Car, relativement à la dernière partie de la supposition, on doit considérer que la plus légère variation dans les éléments des deux problèmes pourrait engendrer les plus graves erreurs de calcul, en faisant diverger absolument les deux courants d’événements ; à peu près de la même manière qu’en arithmétique une erreur qui, prise individuellement, peut être inappréciable, produit à la longue, par la force accumulative de la multiplication, un résultat effroyablement distant de la vérité. [C'est moi qui souligne]
David Ruelle montre que ce n'est qu'à la fin du XIXè siècle que la démonstration en a été faite par le mathématicien français Jacques Hadamard, à partir de l'étude de la trajectoire d'une boule de billard. Un peu plus tard, en 1908, dans son ouvrage Science et méthode, un autre mathématicien bien plus prestigieux, Henri Poincaré, exprimait clairement le phénomène : "Une cause très petite, qui nous échappe,  détermine un effet considérable que nous ne pouvons pas ne pas voir, et alors nous disons que cet effet est dû au hasard."

Henri Poincaré à son bureau

Poe anticipe donc d'un bon demi-siècle sur des découvertes qui ne prendront véritablement leur ampleur qu'à la fin du XXème siècle avec la théorie du chaos. Un autre passage du Mystère de Marie Roget contient une vraie fulgurance prémonitoire sur ce que David Ruelle n'hésite pas à désigner comme le rôle créateur du hasard :

L’histoire de la science humaine nous montre d’une manière si continue que c’est aux faits collatéraux, fortuits, accidentels, que nous devons nos plus nombreuses et nos plus précieuses découvertes, qu’il est devenu finalement nécessaire, dans tout aperçu des progrès à venir, de faire une part non-seulement très-large, mais la plus large possible aux inventions qui naîtront du hasard, et qui sont tout à fait en dehors des prévisions ordinaires. Il n’est plus philosophique désormais de baser sur ce qui a été une vision de ce qui doit être. L’accident doit être admis comme partie de la fondation. Nous faisons du hasard la matière d’un calcul rigoureux. Nous soumettons l’inattendu et l’inconcevable aux formules mathématiques des écoles.[C'est moi qui souligne]
Poe - c'est là un autre exemple de son génie - était bien en avance sur la science de son temps, qui s'en tenait sagement au déterminisme classique. Nous voyons bien, en passant, qu'avec cette nouvelle nous sommes bien au-delà de la simple machine narrative policière. Cette complexité lui a sans doute nui d'une certaine façon  car elle est bien moins célèbre que les deux autres volets de la trilogie Dupin, La lettre volée et Double assassinat dans la rue Morgue.

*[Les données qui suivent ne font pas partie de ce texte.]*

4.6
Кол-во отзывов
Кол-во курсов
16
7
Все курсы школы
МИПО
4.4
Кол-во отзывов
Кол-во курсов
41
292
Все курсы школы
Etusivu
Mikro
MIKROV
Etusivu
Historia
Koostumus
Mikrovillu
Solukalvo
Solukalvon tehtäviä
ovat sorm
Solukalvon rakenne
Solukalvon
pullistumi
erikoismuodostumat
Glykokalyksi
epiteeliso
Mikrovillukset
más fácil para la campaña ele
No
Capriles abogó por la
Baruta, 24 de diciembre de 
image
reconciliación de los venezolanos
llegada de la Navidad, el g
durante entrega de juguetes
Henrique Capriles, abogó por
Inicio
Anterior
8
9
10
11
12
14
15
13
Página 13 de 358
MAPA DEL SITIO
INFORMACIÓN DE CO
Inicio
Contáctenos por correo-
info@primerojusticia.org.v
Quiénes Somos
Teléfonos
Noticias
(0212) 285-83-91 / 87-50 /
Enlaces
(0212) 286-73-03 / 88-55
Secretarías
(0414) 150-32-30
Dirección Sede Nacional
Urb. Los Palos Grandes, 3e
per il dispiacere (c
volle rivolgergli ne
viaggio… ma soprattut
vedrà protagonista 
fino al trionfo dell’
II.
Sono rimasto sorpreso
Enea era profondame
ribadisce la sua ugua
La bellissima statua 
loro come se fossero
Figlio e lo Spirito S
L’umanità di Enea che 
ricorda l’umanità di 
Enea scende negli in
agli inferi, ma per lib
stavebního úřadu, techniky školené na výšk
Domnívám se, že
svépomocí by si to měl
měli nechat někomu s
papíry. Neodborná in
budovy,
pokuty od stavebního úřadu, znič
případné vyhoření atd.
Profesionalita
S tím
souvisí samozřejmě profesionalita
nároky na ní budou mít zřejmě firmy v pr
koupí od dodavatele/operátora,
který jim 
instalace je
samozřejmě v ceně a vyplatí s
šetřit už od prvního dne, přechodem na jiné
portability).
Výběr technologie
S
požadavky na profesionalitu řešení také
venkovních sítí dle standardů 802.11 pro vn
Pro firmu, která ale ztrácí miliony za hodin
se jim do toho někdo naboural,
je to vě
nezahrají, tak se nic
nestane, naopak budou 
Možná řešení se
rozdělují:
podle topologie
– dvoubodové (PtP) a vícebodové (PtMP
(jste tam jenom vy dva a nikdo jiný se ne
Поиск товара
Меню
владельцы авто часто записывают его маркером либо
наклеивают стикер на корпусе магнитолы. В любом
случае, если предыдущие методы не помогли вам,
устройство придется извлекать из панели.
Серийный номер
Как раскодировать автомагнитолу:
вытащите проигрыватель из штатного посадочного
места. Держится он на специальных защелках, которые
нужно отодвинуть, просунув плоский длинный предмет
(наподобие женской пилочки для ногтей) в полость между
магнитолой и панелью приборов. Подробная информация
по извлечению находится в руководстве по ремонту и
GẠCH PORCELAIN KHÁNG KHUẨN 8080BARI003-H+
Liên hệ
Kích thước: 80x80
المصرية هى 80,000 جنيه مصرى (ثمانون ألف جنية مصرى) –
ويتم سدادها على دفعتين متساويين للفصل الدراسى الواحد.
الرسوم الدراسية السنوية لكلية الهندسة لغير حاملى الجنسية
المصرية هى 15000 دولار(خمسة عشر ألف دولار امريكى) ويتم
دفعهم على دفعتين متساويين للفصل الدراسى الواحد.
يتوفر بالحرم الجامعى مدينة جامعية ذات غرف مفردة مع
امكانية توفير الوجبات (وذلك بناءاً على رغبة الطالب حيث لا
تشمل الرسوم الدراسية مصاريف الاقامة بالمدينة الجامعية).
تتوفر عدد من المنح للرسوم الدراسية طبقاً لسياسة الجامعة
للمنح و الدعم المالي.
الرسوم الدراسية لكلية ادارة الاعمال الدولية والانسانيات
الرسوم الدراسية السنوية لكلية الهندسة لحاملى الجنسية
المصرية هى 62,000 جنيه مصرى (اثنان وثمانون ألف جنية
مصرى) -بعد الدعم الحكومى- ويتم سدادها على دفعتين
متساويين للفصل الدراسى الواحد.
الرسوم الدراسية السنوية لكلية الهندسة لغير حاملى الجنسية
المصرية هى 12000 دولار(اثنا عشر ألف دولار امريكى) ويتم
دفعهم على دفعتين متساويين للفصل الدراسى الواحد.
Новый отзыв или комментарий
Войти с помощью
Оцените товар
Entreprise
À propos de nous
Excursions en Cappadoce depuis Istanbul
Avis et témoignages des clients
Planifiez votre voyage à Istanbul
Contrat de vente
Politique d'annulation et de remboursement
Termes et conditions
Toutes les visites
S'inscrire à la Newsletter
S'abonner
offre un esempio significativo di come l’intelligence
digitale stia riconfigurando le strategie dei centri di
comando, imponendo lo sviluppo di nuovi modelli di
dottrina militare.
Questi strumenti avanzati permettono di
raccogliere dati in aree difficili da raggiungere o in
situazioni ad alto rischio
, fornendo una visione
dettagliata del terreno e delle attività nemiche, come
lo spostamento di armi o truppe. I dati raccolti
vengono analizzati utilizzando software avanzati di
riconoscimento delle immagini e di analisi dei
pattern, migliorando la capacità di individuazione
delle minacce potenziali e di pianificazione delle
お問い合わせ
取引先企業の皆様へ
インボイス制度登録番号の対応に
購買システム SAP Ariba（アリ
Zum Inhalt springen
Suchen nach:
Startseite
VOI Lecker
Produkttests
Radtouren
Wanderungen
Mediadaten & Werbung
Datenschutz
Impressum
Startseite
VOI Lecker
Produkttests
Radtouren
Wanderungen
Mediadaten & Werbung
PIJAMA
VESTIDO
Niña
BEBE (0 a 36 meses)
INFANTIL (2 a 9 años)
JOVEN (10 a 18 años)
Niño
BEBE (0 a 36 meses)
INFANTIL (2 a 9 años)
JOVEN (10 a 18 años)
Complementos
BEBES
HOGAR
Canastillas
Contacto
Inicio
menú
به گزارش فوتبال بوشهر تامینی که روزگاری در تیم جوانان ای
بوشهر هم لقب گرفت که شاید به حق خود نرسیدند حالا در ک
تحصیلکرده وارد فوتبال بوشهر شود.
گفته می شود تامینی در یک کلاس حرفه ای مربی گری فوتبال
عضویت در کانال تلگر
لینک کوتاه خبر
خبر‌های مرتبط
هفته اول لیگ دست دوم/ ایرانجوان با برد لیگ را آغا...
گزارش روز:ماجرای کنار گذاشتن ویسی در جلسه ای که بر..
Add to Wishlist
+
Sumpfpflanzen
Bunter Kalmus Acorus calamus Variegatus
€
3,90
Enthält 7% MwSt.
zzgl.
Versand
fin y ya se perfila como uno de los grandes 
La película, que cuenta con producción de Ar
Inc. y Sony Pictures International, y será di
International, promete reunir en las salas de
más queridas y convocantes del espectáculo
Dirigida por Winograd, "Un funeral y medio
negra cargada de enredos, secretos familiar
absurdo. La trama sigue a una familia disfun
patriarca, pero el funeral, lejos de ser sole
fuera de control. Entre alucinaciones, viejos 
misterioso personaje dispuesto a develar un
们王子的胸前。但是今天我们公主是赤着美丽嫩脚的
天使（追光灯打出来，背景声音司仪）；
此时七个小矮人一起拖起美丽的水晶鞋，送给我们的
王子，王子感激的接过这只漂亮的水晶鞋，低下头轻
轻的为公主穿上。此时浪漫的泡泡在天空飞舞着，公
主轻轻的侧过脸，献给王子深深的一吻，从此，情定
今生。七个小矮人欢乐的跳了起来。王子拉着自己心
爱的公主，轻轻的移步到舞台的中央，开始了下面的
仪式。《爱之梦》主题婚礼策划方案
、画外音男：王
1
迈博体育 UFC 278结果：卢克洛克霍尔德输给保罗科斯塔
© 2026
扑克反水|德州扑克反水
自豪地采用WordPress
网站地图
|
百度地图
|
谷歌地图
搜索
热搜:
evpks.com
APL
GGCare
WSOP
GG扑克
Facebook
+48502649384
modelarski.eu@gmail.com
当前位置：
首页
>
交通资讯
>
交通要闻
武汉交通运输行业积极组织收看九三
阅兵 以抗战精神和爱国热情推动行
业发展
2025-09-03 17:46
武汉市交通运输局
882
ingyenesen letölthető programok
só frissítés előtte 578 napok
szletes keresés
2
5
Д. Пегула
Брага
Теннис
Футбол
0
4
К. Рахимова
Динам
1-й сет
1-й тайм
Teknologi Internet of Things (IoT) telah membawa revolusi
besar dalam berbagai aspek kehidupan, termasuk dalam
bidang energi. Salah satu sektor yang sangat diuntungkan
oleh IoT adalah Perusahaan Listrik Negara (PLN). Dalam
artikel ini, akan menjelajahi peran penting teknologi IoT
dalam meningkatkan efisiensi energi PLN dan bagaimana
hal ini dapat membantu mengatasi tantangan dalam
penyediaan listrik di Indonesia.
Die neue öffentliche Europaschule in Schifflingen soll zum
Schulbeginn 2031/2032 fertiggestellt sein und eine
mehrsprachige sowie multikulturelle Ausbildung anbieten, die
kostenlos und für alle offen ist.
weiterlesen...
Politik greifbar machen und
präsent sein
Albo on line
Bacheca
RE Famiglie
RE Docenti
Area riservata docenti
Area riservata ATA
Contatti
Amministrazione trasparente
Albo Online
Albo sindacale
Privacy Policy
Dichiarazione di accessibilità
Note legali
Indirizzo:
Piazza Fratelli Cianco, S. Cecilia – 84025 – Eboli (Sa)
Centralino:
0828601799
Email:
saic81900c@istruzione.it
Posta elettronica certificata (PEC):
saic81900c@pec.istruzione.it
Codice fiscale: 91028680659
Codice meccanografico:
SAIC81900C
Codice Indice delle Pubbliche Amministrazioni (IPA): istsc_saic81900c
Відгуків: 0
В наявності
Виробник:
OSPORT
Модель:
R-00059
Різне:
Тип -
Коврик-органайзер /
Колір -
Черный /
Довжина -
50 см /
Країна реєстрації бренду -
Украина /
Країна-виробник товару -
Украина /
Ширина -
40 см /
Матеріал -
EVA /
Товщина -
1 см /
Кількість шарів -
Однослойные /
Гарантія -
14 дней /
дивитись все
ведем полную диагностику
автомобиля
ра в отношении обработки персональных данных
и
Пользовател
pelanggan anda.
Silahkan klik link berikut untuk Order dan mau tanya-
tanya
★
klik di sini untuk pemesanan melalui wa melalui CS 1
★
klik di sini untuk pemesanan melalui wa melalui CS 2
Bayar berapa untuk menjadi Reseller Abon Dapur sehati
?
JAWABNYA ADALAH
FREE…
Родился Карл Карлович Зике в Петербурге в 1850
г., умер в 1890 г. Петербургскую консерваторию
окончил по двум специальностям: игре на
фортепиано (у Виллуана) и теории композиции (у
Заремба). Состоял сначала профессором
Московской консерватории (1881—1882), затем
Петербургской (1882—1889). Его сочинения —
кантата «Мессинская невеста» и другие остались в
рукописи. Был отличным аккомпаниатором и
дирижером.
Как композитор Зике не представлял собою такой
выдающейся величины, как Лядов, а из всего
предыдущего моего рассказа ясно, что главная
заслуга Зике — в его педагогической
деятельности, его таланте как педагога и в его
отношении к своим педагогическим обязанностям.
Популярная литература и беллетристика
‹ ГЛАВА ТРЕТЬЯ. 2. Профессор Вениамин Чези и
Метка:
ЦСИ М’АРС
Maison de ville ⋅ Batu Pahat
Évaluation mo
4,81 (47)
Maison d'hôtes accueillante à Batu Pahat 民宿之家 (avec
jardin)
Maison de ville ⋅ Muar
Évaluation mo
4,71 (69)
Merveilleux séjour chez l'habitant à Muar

Je voudrais finir cet article sur les paroles d'un autre écrivain de la coïncidence, un autre Américain, Paul Auster :

"D'un point de vue esthétique, l'introduction d'éléments de hasard dans un roman crée sans doute autant de problèmes qu'elle en résout. J'ai été très maltraité par les critiques à cause de ça. Au sens le plus strict du terme, je me considère comme un réaliste. La hasard fait partie de la réalité : nous sommes sans cesse soumis à la force des coïncidences, l'inattendu arrive dans nos vies à tous avec une régularité étourdissante. Et pourtant, l'idée est généralement admise que les romans ne devraient pas pousser trop loin l'imagination. Tout ce qui paraît "peu plausible" est nécessairement ressenti comme forcé, artificiel, "irréaliste". Je ne sais pas au sein de quelle réalité ces gens ont vécu, mais en tout cas ce n'est pas la mienne. (...) Ce que je cherche à faire, je suppose, c'est à écrire une fiction aussi étrange que le monde dans lequel je vis."
Conversation avec Larry Mc Caffery et Sinda Gregory, in L'art de la faim, Actes Sud Babel, 1992.